Anne Kuik: “Goed dat de Kamer hier duidelijk stelling neemt. Door bureaucratie hebben deze mensen nog steeds geen Nederlands paspoort, waar ze wel recht op hebben. Dan kan in deze arena gezegd worden dat men goed moet meedoen in de samenleving, maar dan moet je wel eerlijk zijn. Je kunt niet aan de ene kant roepen dat mensen succesvol moeten integreren, maar aan de andere kant hun basisvoorwaarden als een paspoort ontzeggen.”
Voorkomen schrijnende situaties
Ook zijn er een aantal moties ingediend die vragen om de discretionaire bevoegdheid weer terug te brengen bij de staatssecretaris van Justitie en Veiligheid. Deze voorstellen heeft het CDA niet gesteund. Momenteel vindt er een onafhankelijke doorlichting plaats die zowel ziet op het functioneren van de Immigratie- en Naturalisatie Dienst als de asielketen in onderlinge samenhang. Deze doorlichting wordt eind mei verwacht.
Anne Kuik: “Het is belangrijk dat het hele asielstelsel in samenhang met elkaar bekeken wordt, om te komen tot een meer humaan en rechtvaardig asielbeleid. Zodat nieuwe schrijnende gevallen worden voorkomen, en oplossingen geboden worden voor mensen die tussen wal en schip van de regels vallen. Belangrijke aandachtspunten voor het CDA daarbij zijn een snellere en betere uitvoering van de procedures, maar ook meer capaciteit voor de IND. Juist de lang durende zaken die vastlopen, met flinke wachttijden tot gevolg, zorgen ervoor dat nieuwe schrijnende gevallen ontstaan van kinderen en gezinnen die hier geworteld zijn. Dat moet echt beter. Dat blijkt ook uit het rapport van Richard van Zwol van de Commissie Langdurig Verblijvende Vreemdelingen. Gezinnen met kinderen horen daarbij voorrang te krijgen.”
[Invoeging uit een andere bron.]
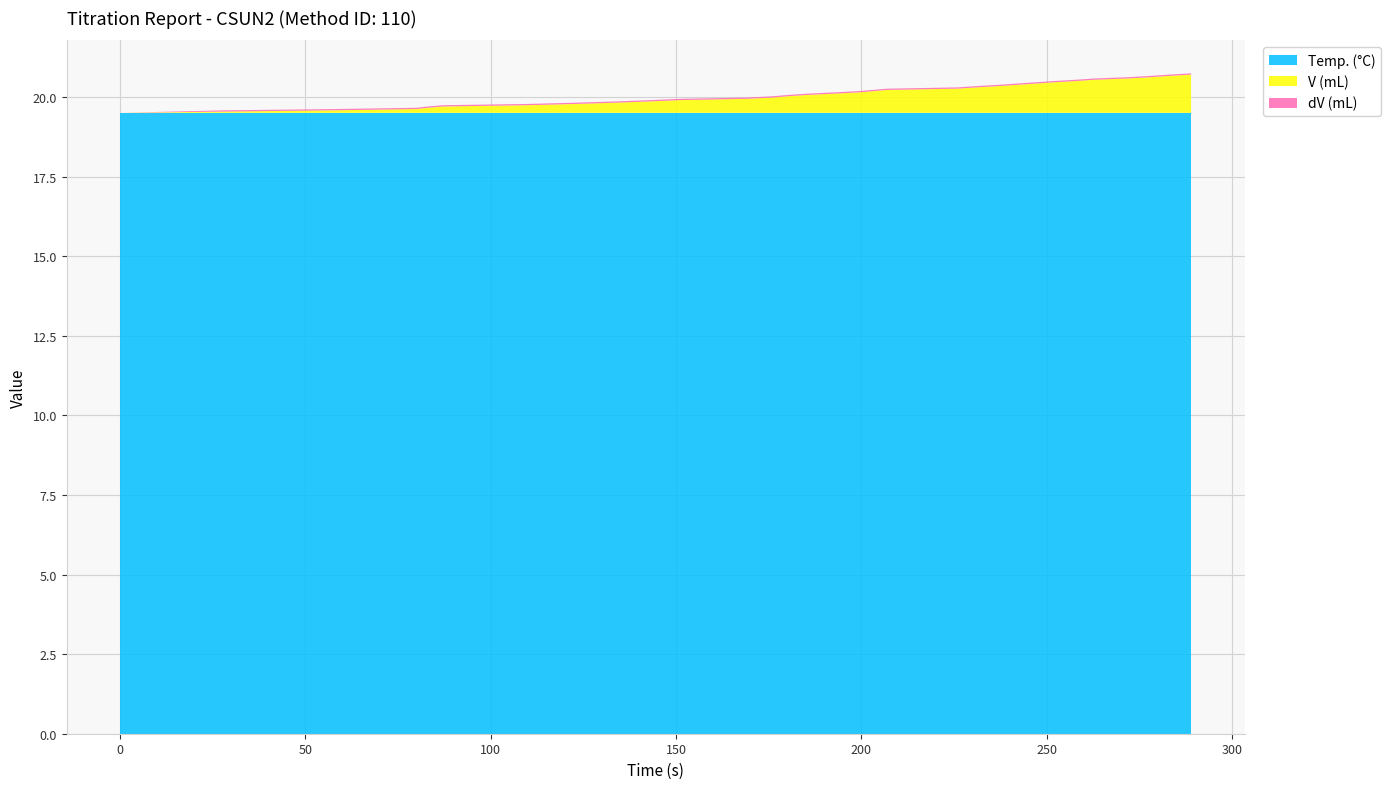

Reading right to left, what are all the values shown in this chart?

Temp. (°C): 289=19.5	283=19.5	278=19.5	272=19.5	263=19.5	258=19.5	252=19.5	247=19.5	242=19.5	237=19.5	231=19.5	226=19.5	207=19.5	203=19.5	199=19.5	192=19.5	185=19.5	180=19.5	176=19.5	169=19.5	151=19.5	143=19.5	134=19.5	123=19.5	110=19.5	87=19.5	83=19.5	80=19.5	58=19.5	28=19.5	0=19.5
V (mL): 289=1.2	283=1.2	278=1.1	272=1.1	263=1.0	258=1.0	252=1.0	247=0.9	242=0.9	237=0.8	231=0.8	226=0.8	207=0.7	203=0.7	199=0.6	192=0.6	185=0.6	180=0.5	176=0.5	169=0.4	151=0.4	143=0.4	134=0.3	123=0.3	110=0.2	87=0.2	83=0.2	80=0.1	58=0.1	28=0.0	0=0.0
dV (mL): 289=0.0	283=0.0	278=0.0	272=0.0	263=0.0	258=0.0	252=0.0	247=0.0	242=0.0	237=0.0	231=0.0	226=0.0	207=0.0	203=0.0	199=0.0	192=0.0	185=0.0	180=0.0	176=0.0	169=0.0	151=0.0	143=0.0	134=0.0	123=0.0	110=0.0	87=0.0	83=0.0	80=0.0	58=0.0	28=0.0	0=0.0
Twee jaar geleden is door het CDA aangedrongen op versoepeling van het kinderpardon, waardoor perspectief werd geboden aan honderden gezinnen en kinderen die lang in een uitzichtloze situatie verkeerden. Bij het akkoord wat destijds is bereikt, is ook overeenstemming gevonden over de wijziging van de discretionaire bevoegdheid. Deze bevoegdheid van de staatssecretaris werd vervangen door een schrijnendheidstoets door het hoofd van de Immigratie- en Naturalisatie Dienst (IND). Voor de toepassing van deze toets kan onafhankelijk advies worden gevraagd. Op die manier blijft de mogelijkheid bestaan om schrijnende situaties, die buiten de regels vallen, toch mee te wegen.
Tina en Jacob
Vorige week werd bekend dat de dertienjarige Jacob en zijn moeder Tina toch een verblijfsvergunning ontvangen van de IND, nadat zij ruim vijf jaar geleden vanuit Syrië naar Nederland zijn gevlucht. Zij zouden in eerste instantie uitgezet worden, ondanks dat Jacob daar nog nooit is geweest en beiden ook niet (meer) in het bezit zijn van een Armeens paspoort. Daarom stelde CDA-Kamerlid Anne Kuik met een aantal andere partijen Kamervragen aan de staatssecretaris om opheldering te vragen over deze en vergelijkbare gevallen. Vervolgens concludeerde de IND alsnog dat de band met Armenië onvoldoende is, waardoor zij mogen blijven.
Wat Anne Kuik betreft betekent dit besluit ook iets voor vergelijkbare gevallen: “De vraag of er sprake is van een substantiële band met een veilig land moet altijd goed worden beoordeeld per individueel geval. Waar uit die redelijkheidstoets komt dat dat niet het geval is, zoals bij Tina en Jacob, kan niet overgegaan worden tot uitzetting.”